* **ACTIVITY A**
Please print the part of the 2020 projects page starting at "Build visualizations to" and ending at "better utilize resources.", with no changes.

(PAGE EXCERPT begins)

2020 Projects

Table of contents

RL Open Source Fest Projects

1. VW support for FlatBuff and/or Protobuf

VW has several file inputs, examples, cache and models. This project involves adding support for a modern serialization framework such as FlatBuff or ProtoBuff. This will enable easier interop, better stability and potentially increased performance.

Goals

Produce wiki page outlining design and usage
Design schemas
Load and save a model
Load examples from a file. Start by keeping labels stored as a string.
Utilities to inspect and convert to/from VW’s file formats
Produce wiki page outlining design and usage

Stretch Goals

Load and save the cache file
Schemas for structured label types
Benchmark and optimize performance

2. Contextual bandits data visualization with Jupyter notebooks

Build visualizations to help understand the behavior of Contextual Bandit policies and logs.

Goals

Vizualizations for:
- Action distribution
- Action/reward distribution by feature(s) or model used
- Model comparison
- Feature importance
Produce a synthetic dataset that highlight the usefulness of the visualizations

3. Parallelized parsing

Modern machines often utilize many threads to achieve performance. VW currently uses a single parse thread and a single learner thread, and parsing is often the bottleneck. Extending the parser to support many threads will allow us to better utilize resources.

Goals

Produce wiki page outlining design and usage
Extract parser to standalone component
Spawn threads for parse jobs
Ensure original ordering in datafile is preserved

Stretch Goals

Lock free synchronization of threads
Use all reduce to support multi threaded learning
Separate I/O threads from parse threads

4. VW server mode revamp

VW currently has daemon mode, which allows clients to send examples, train and model and receive predictions. This uses raw sockets and a custom binary protocol We want to provide a modern version of VW’s server mode utilizing a modern RPC technology.

(PAGE EXCERPT ends)
(RECORDS FOR THE EXERCISE begins)

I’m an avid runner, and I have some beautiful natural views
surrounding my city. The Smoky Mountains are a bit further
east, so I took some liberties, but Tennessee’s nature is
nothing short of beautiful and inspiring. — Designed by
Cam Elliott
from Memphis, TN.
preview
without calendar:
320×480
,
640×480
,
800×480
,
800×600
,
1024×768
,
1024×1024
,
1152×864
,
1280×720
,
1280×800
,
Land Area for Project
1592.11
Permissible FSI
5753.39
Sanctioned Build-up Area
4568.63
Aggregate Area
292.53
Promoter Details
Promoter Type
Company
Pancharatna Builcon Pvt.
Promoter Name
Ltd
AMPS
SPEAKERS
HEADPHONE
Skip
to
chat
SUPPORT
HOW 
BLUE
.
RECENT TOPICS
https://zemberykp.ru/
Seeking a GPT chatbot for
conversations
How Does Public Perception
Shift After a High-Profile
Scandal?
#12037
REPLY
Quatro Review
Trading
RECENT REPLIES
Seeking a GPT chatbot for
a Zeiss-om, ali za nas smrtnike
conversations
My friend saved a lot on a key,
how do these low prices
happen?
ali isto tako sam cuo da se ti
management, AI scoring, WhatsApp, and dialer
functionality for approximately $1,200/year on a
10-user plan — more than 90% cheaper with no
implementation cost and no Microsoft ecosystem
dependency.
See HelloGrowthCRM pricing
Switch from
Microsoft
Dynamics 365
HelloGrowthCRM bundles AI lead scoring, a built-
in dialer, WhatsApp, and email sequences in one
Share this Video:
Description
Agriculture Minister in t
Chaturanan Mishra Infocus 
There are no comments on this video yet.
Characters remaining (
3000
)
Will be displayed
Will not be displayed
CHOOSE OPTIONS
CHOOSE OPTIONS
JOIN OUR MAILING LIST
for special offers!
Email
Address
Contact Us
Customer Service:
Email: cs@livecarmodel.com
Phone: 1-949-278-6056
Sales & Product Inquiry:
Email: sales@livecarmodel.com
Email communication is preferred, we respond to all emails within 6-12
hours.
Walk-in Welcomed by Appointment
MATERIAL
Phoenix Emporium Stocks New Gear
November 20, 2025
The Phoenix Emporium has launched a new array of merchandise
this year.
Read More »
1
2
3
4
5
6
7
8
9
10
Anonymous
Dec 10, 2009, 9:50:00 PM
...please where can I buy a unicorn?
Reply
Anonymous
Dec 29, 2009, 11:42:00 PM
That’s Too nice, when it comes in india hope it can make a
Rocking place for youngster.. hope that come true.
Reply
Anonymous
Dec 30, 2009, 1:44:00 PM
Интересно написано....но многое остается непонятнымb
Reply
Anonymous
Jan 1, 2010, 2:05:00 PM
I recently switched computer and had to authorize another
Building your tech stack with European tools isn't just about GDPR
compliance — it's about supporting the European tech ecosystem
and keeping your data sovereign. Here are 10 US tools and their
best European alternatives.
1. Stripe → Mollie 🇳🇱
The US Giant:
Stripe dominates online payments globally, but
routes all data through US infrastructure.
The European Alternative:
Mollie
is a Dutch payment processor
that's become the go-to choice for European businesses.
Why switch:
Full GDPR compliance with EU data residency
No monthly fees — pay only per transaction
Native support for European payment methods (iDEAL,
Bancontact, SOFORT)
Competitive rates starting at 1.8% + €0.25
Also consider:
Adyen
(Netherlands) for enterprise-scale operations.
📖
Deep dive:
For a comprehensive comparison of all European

(RECORDS FOR THE EXERCISE ends)

* **ACTIVITY B**
Output the lines of the records starting at the first line and ending at the line containing "from Memphis, TN.", with no changes.

* **WORKED SOLUTION A**
Build visualizations to help understand the behavior of Contextual Bandit policies and logs.

Goals

Vizualizations for:
- Action distribution
- Action/reward distribution by feature(s) or model used
- Model comparison
- Feature importance
Produce a synthetic dataset that highlight the usefulness of the visualizations

3. Parallelized parsing

Modern machines often utilize many threads to achieve performance. VW currently uses a single parse thread and a single learner thread, and parsing is often the bottleneck. Extending the parser to support many threads will allow us to better utilize resources.

* **WORKED SOLUTION B**
I’m an avid runner, and I have some beautiful natural views
surrounding my city. The Smoky Mountains are a bit further
east, so I took some liberties, but Tennessee’s nature is
nothing short of beautiful and inspiring. — Designed by
Cam Elliott
from Memphis, TN.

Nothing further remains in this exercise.